Sketch, Script, Score. Figures of Architectural Thinking
Friday, 14 December 2012
A conversation between Wiel Arets, Peter Wilson and Cino Zucchi presenting the “Inspiration and Process in Architecture” Moleskine book series.
Part I: Presentations
Welcome and Introduction
Hans-Jürgen Commerell, Director, ANCB The Metropolitan Laboratory - 00:00 - 00:21
Francesca Serrazanetti, Curator, Moleskine “Inspiration and Process in Architecture”, Milan - 00:23 - 04:23
Carson Chan, PROGRAM – initiative for art + architecture collaborations, Berlin - 04:24 - 08:05
Peter Wilson, BOLLES+WILSON Architects, Münster - 08:05 - 18:53
Wiel Arets, Wiel Arets Architects, Amsterdam, Berlin, Maastricht, Zürich - 18:54 - 32:36
Cino Zucchi, Cino Zucchi Architetti, Milan - 32:37 - 44:38
Part II: Podium Discussion
Podium Discussion - 00:00 - 45:31 with Wiel Arets, Peter Wilson and Cino Zucchi
Moderator: Carson Chan
Which role does drawing still have in the design process?
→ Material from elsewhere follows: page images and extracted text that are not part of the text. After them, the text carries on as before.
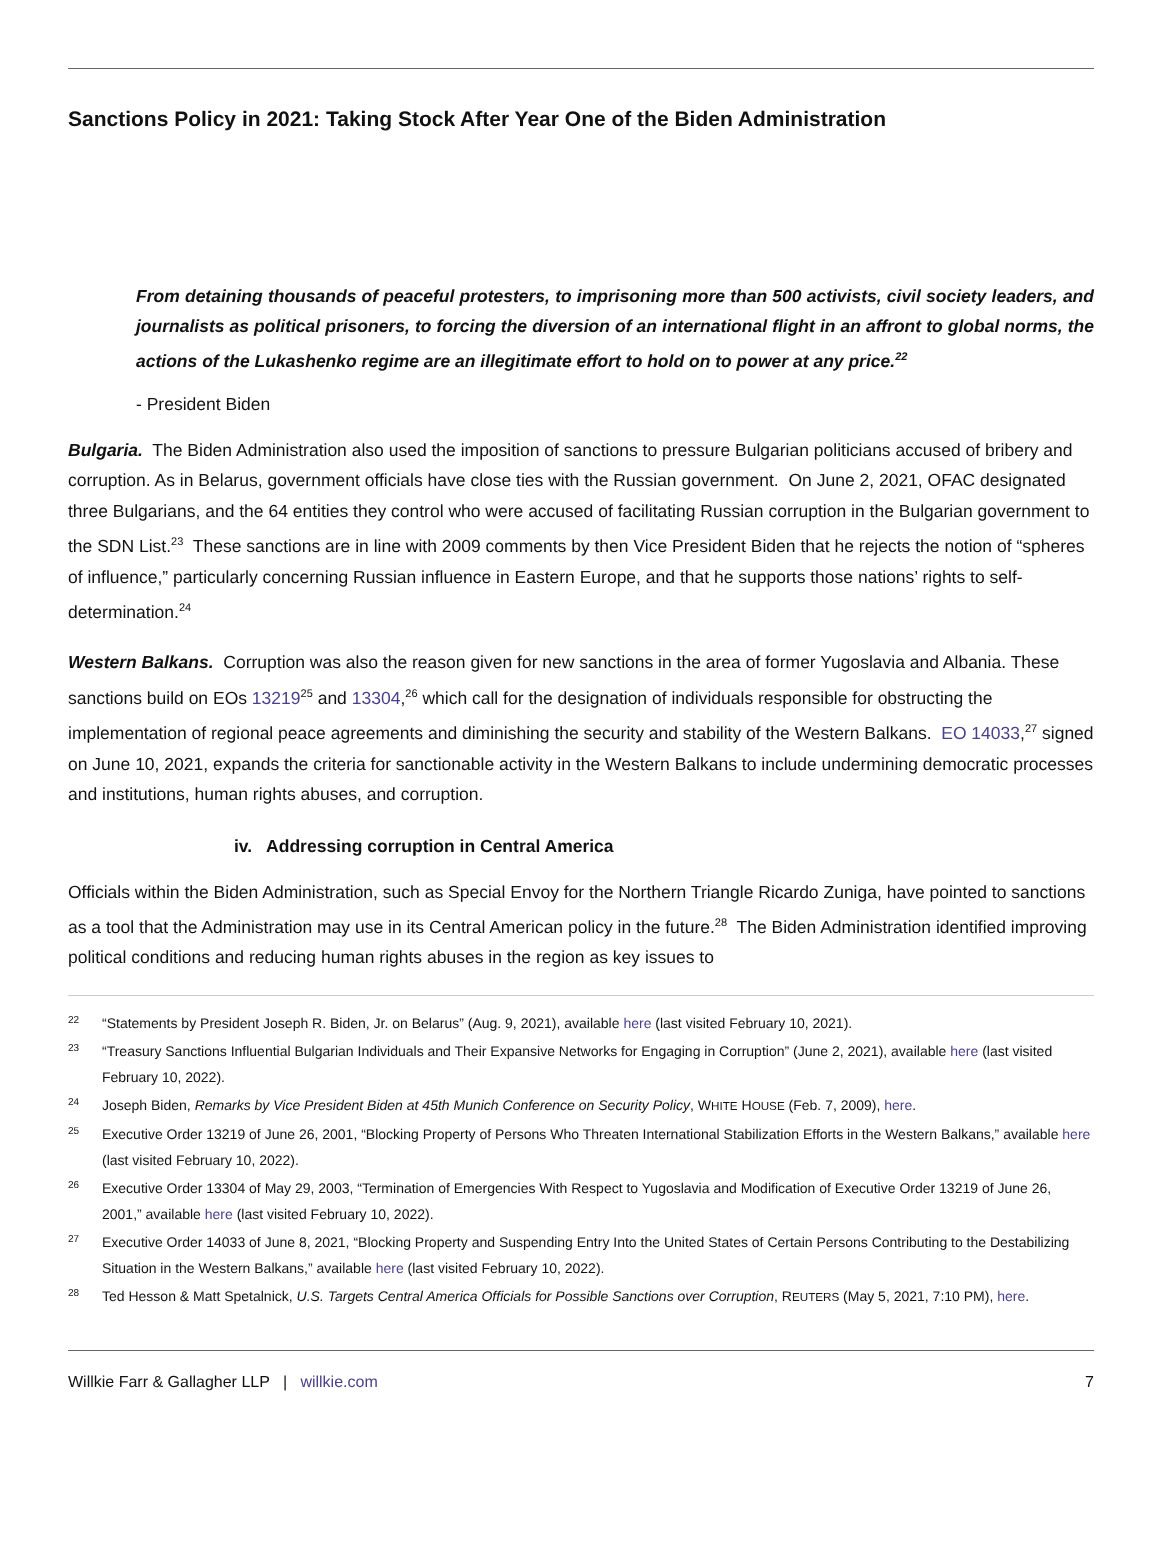Sanctions Policy in 2021: Taking Stock After Year One of the Biden Administration
From detaining thousands of peaceful protesters, to imprisoning more than 500 activists, civil society leaders, and journalists as political prisoners, to forcing the diversion of an international flight in an affront to global norms, the actions of the Lukashenko regime are an illegitimate effort to hold on to power at any price.<sup>22</sup>
- President Biden
Bulgaria. The Biden Administration also used the imposition of sanctions to pressure Bulgarian politicians accused of bribery and corruption. As in Belarus, government officials have close ties with the Russian government. On June 2, 2021, OFAC designated three Bulgarians, and the 64 entities they control who were accused of facilitating Russian corruption in the Bulgarian government to the SDN List.<sup>23</sup> These sanctions are in line with 2009 comments by then Vice President Biden that he rejects the notion of “spheres of influence,” particularly concerning Russian influence in Eastern Europe, and that he supports those nations’ rights to self-determination.<sup>24</sup>
Western Balkans. Corruption was also the reason given for new sanctions in the area of former Yugoslavia and Albania. These sanctions build on EOs 13219<sup>25</sup> and 13304,<sup>26</sup> which call for the designation of individuals responsible for obstructing the implementation of regional peace agreements and diminishing the security and stability of the Western Balkans. EO 14033,<sup>27</sup> signed on June 10, 2021, expands the criteria for sanctionable activity in the Western Balkans to include undermining democratic processes and institutions, human rights abuses, and corruption.
iv. Addressing corruption in Central America
Officials within the Biden Administration, such as Special Envoy for the Northern Triangle Ricardo Zuniga, have pointed to sanctions as a tool that the Administration may use in its Central American policy in the future.<sup>28</sup> The Biden Administration identified improving political conditions and reducing human rights abuses in the region as key issues to
22 “Statements by President Joseph R. Biden, Jr. on Belarus” (Aug. 9, 2021), available here (last visited February 10, 2021).
23 “Treasury Sanctions Influential Bulgarian Individuals and Their Expansive Networks for Engaging in Corruption” (June 2, 2021), available here (last visited February 10, 2022).
24 Joseph Biden, Remarks by Vice President Biden at 45th Munich Conference on Security Policy, WHITE HOUSE (Feb. 7, 2009), here.
25 Executive Order 13219 of June 26, 2001, “Blocking Property of Persons Who Threaten International Stabilization Efforts in the Western Balkans,” available here (last visited February 10, 2022).
26 Executive Order 13304 of May 29, 2003, “Termination of Emergencies With Respect to Yugoslavia and Modification of Executive Order 13219 of June 26, 2001,” available here (last visited February 10, 2022).
27 Executive Order 14033 of June 8, 2021, “Blocking Property and Suspending Entry Into the United States of Certain Persons Contributing to the Destabilizing Situation in the Western Balkans,” available here (last visited February 10, 2022).
28 Ted Hesson & Matt Spetalnick, U.S. Targets Central America Officials for Possible Sanctions over Corruption, REUTERS (May 5, 2021, 7:10 PM), here.
Willkie Farr & Gallagher LLP | willkie.com 7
Which are the most frequent sources of inspiration to influence the theoretical work that is behind the making of architecture? What relationships are there between meta-design materials, work processes and theoretical reflections? On the occasion of the release of two new titles of “Inspiration and Process in Architecture”, a book series devoted to the use of drawing in architecture, Moleskine and ANCB present a discussion between three featured architects: Wiel Arets, Peter Wilson and Cino Zucchi.
Architects’ notebooks constitute a form of self-portrait conceived by the architects themselves. Notebooks keep not only sketches and design materials, which are useful in returning to the first idea and to outline the design process, but also notes, drawings, collections of references and diagrams that allow to trace a sort of cognitive map of the architect’s work. Thus, the notebook can be a way to gain knowledge of a more complete “scientific portrait” of the architect, including the personal geographies that link together theoretical references and design experiences.
Starting with these assumptions, which gain increasing significance in relation to the current digitized and almost standardized ways of representing architecture, the debate means to investigate the role that tools like drawing, sketching, taking notes, still have in the design process of contemporary architects. As Nelson Goodman argues in his book ‘Languages of Art’, is it possible to find working guides (or figures) as focused in sketch, script and score? The discussion will encourage debate on what could be the tools of architectural thinking and design, in relation to drawing which remains the most powerful means of conceptualizing and representing architecture.